Speaking at the ceremony at Ministry of Energy conference hall, Electricity House on Siaka Stevens Street, Minister of Energy Henry Macaulay said electricity is everybody’s business because it is a catalyst of development in any nation.
He thanked the beneficiaries for showing patriotism and graciously accepting EDSA’s terms and conditions in the interest of development.
He said their aim as a government was to provide electricity to every nook and cranny in the country, adding that one way they would achieve that is for everybody in the country to work in unison in the interest of development.
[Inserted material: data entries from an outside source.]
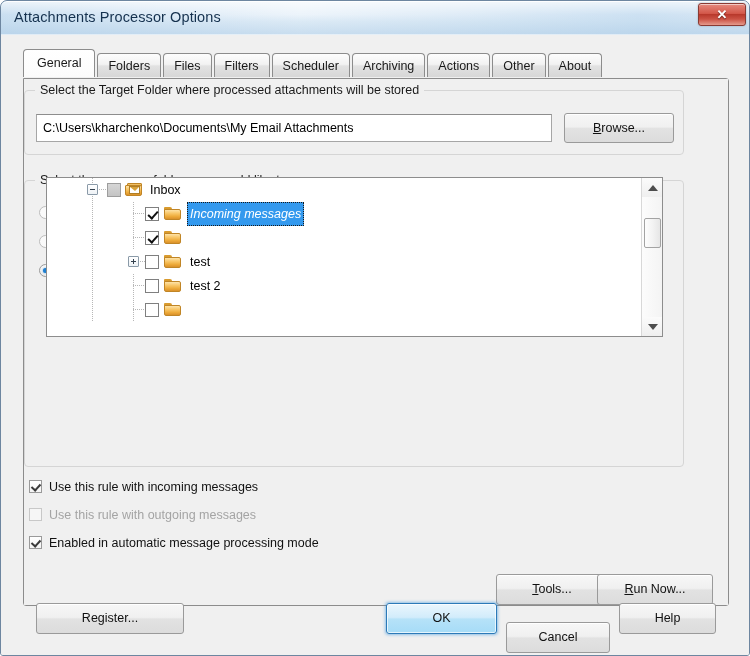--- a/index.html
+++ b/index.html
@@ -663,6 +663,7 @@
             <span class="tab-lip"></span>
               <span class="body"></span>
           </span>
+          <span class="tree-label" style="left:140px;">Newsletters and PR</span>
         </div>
He urged Sierra Leoneans to be watchdogs to protect government properties.
Environmental and Social Management Specialist, Rashida Kamara, said the purpose of the meeting was to compensate people affected by the hydro electrification project, adding that since last year they had been engaging affected persons by telling them about the hazards they could incur by living under high voltage cables.
She revealed that when the project commenced a company in South Africa was contracted to conduct a survey and that 92 houses were earmarked to be demolished from Blackhall Road to Wellington.
She said after payment the affected persons would also be provided with livelihood training as most of them into business.
Director General of EDSA, Alhaji Timbo, said everywhere in the city would be supplied with electricity when the project is complete.
Member of Parliament for Constituency 98, Hon. Karifala S. Conteh, whose constituents are affected by the relocation, expressed his delight about the compensation and pleaded with recipients to abide by the terms and conditions of the agreement.
One of the affected persons, Mabel Fallah, a Superintendent of Police, said the demolition affected her and her family, adding that they had no choice but to accept the compensation in return for development.